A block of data

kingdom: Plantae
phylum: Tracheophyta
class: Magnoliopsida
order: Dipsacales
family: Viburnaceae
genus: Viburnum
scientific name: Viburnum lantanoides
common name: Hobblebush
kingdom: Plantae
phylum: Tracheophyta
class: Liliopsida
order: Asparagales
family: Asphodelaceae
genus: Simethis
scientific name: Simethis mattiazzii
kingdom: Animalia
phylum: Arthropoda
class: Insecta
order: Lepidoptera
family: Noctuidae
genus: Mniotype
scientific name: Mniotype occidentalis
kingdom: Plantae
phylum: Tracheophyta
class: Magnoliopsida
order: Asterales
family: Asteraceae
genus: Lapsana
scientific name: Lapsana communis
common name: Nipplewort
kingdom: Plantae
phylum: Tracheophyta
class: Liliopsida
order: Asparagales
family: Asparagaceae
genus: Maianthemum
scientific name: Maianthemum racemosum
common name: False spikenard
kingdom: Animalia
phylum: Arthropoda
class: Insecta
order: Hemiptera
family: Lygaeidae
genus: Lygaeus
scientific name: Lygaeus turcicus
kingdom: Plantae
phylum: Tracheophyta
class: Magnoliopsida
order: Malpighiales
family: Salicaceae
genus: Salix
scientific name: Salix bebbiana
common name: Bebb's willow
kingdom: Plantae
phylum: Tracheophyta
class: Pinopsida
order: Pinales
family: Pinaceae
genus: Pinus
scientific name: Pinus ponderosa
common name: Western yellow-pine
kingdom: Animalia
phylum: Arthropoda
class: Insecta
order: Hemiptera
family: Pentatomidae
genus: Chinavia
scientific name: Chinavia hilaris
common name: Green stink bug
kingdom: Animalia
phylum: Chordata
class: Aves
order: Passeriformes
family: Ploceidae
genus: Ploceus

▶ **Task directions**
Put these lines into a Markdown table with two columns, Row for the row number and Line for the text of each line. Skip any blank lines.

▶ **Finished answer**
| Row | Line |
|---|---|
| 1 | kingdom: Plantae |
| 2 | phylum: Tracheophyta |
| 3 | class: Magnoliopsida |
| 4 | order: Dipsacales |
| 5 | family: Viburnaceae |
| 6 | genus: Viburnum |
| 7 | scientific name: Viburnum lantanoides |
| 8 | common name: Hobblebush |
| 9 | kingdom: Plantae |
| 10 | phylum: Tracheophyta |
| 11 | class: Liliopsida |
| 12 | order: Asparagales |
| 13 | family: Asphodelaceae |
| 14 | genus: Simethis |
| 15 | scientific name: Simethis mattiazzii |
| 16 | kingdom: Animalia |
| 17 | phylum: Arthropoda |
| 18 | class: Insecta |
| 19 | order: Lepidoptera |
| 20 | family: Noctuidae |
| 21 | genus: Mniotype |
| 22 | scientific name: Mniotype occidentalis |
| 23 | kingdom: Plantae |
| 24 | phylum: Tracheophyta |
| 25 | class: Magnoliopsida |
| 26 | order: Asterales |
| 27 | family: Asteraceae |
| 28 | genus: Lapsana |
| 29 | scientific name: Lapsana communis |
| 30 | common name: Nipplewort |
| 31 | kingdom: Plantae |
| 32 | phylum: Tracheophyta |
| 33 | class: Liliopsida |
| 34 | order: Asparagales |
| 35 | family: Asparagaceae |
| 36 | genus: Maianthemum |
| 37 | scientific name: Maianthemum racemosum |
| 38 | common name: False spikenard |
| 39 | kingdom: Animalia |
| 40 | phylum: Arthropoda |
| 41 | class: Insecta |
| 42 | order: Hemiptera |
| 43 | family: Lygaeidae |
| 44 | genus: Lygaeus |
| 45 | scientific name: Lygaeus turcicus |
| 46 | kingdom: Plantae |
| 47 | phylum: Tracheophyta |
| 48 | class: Magnoliopsida |
| 49 | order: Malpighiales |
| 50 | family: Salicaceae |
| 51 | genus: Salix |
| 52 | scientific name: Salix bebbiana |
| 53 | common name: Bebb's willow |
| 54 | kingdom: Plantae |
| 55 | phylum: Tracheophyta |
| 56 | class: Pinopsida |
| 57 | order: Pinales |
| 58 | family: Pinaceae |
| 59 | genus: Pinus |
| 60 | scientific name: Pinus ponderosa |
| 61 | common name: Western yellow-pine |
| 62 | kingdom: Animalia |
| 63 | phylum: Arthropoda |
| 64 | class: Insecta |
| 65 | order: Hemiptera |
| 66 | family: Pentatomidae |
| 67 | genus: Chinavia |
| 68 | scientific name: Chinavia hilaris |
| 69 | common name: Green stink bug |
| 70 | kingdom: Animalia |
| 71 | phylum: Chordata |
| 72 | class: Aves |
| 73 | order: Passeriformes |
| 74 | family: Ploceidae |
| 75 | genus: Ploceus |